This Chicago Hotel Invented The Brownie In The 1800s

Brownies' marriage of rich chocolatey goodness and a handheld, easy-to-eat shape has made them one of the most beloved all-American treats. This mainstay of bake sales and backyard barbecues is simple to make, no matter whether you're on the fudgy or cakey brownies side, and they can also be given a boost with added secret ingredients. But despite their simplicity, brownies have a high-class origin, created at Chicago's luxurious Palmer House hotel in the late 19th century.

The hotel opened in 1871 as a wedding gift from wealthy businessman Potter Palmer to his wife, Bertha. In a stroke of bad luck, it burned down 13 days later in the Great Chicago Fire, but was rebuilt for a 1873 reopening. Two decades later, the World's Columbian Exposition world's fair was coming to Chicago in 1893, and Bertha was chair of its Board of Lady Managers. She asked Palmer House pastry chef Joseph Sehl to create a portable dessert for box lunches in the Exposition's Women's Pavilion. Bertha had something in mind similar to chocolate cake, describing it as something like a cookie, but denser and more decadent with chocolate (per Hilton's website).

Sehl developed the brownie recipe — although they weren't called that then — which is still used at Palmer House, now owned by Hilton Hotels. The rich, fudgy brownies are made with butter, sugar, eggs, flour, baking powder, and 60% dark couverture chocolate, a high-quality type of chocolate with a higher cocoa butter percentage (and the best kind for chocolate-coated strawberries). The batter is covered with chopped walnuts, and once baked, the pre-cut brownies are brushed with hot syrup made from apricot preserves, gelatin, and water.

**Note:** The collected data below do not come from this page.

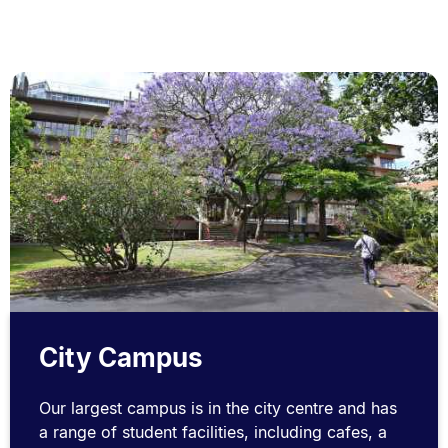
City Campus
Our largest campus is in the city centre and has
a range of student facilities, including cafes, a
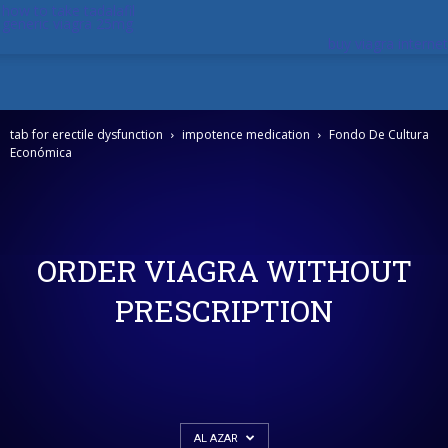
how to take tadalafil
generic viagra 25mg
buy viagra internet
tab for erectile dysfunction
impotence medication
Fondo De Cultura
Económica
ORDER VIAGRA WITHOUT
PRESCRIPTION
AL AZAR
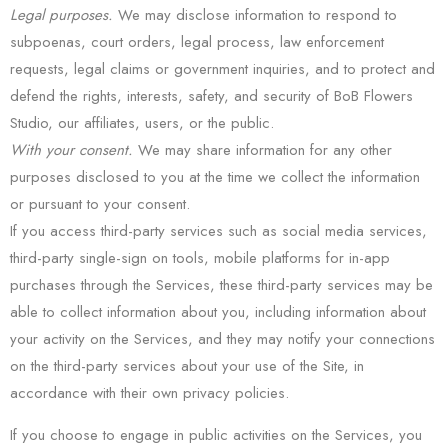
Legal purposes.
We may disclose information to respond to
subpoenas, court orders, legal process, law enforcement
requests, legal claims or government inquiries, and to protect and
defend the rights, interests, safety, and security of BoB Flowers
Studio, our affiliates, users, or the public.
With your consent.
We may share information for any other
purposes disclosed to you at the time we collect the information
or pursuant to your consent.
If you access third-party services such as social media services,
third-party single-sign on tools, mobile platforms for in-app
purchases through the Services, these third-party services may be
able to collect information about you, including information about
your activity on the Services, and they may notify your connections
on the third-party services about your use of the Site, in
accordance with their own privacy policies.
If you choose to engage in public activities on the Services, you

How Palmer House serves its brownie today

Guests and visitors can order the Palmer House Brownie at the hotel's Lockwood Restaurant or the Lockwood Lobby Bar, or to-go at the Lockwood Express shop, where they can also pick up a Bertha's Brownie Latte. The restaurant serves Bertha's Brownie Pancakes with crumbled brownies on top for breakfast, and patrons at both the restaurant and the Lobby Bar can order a special Old Fashioned cocktail called a Brownie Old Fashioned. It's made with rye, Frangelico, and crème de cacao, and garnished with maraschino cherries and mini brownies.

Palmer House says the first use of the term 'brownies' was in a 1898 Sears Roebuck catalog published in Chicago. However, the first cookbook recipe for something called brownies was in Fannie Farmer's 1896 "The Boston Cooking-School Cookbook," although the blondie-like dessert didn't include chocolate. There were other brownie references and recipes that popped up over the next decade, including an 1898 ad in the Kansas City Journal, recipes in the 1899 Machias Cookbook in Maine, and a 1904 Service Club cookbook in Chicago. But it was when Farmer published an updated version of her cookbook in 1906 that included a brownie recipe with chocolate that they began to become more widely known.

As for the name's origin, it's theorized that it might have come from the popular 1887 book, "The Brownies: Their Book," about mischievous elf-like creatures. In it, the brownies would steal things, and people would leave treats for them, called brownies' food, to get the items back.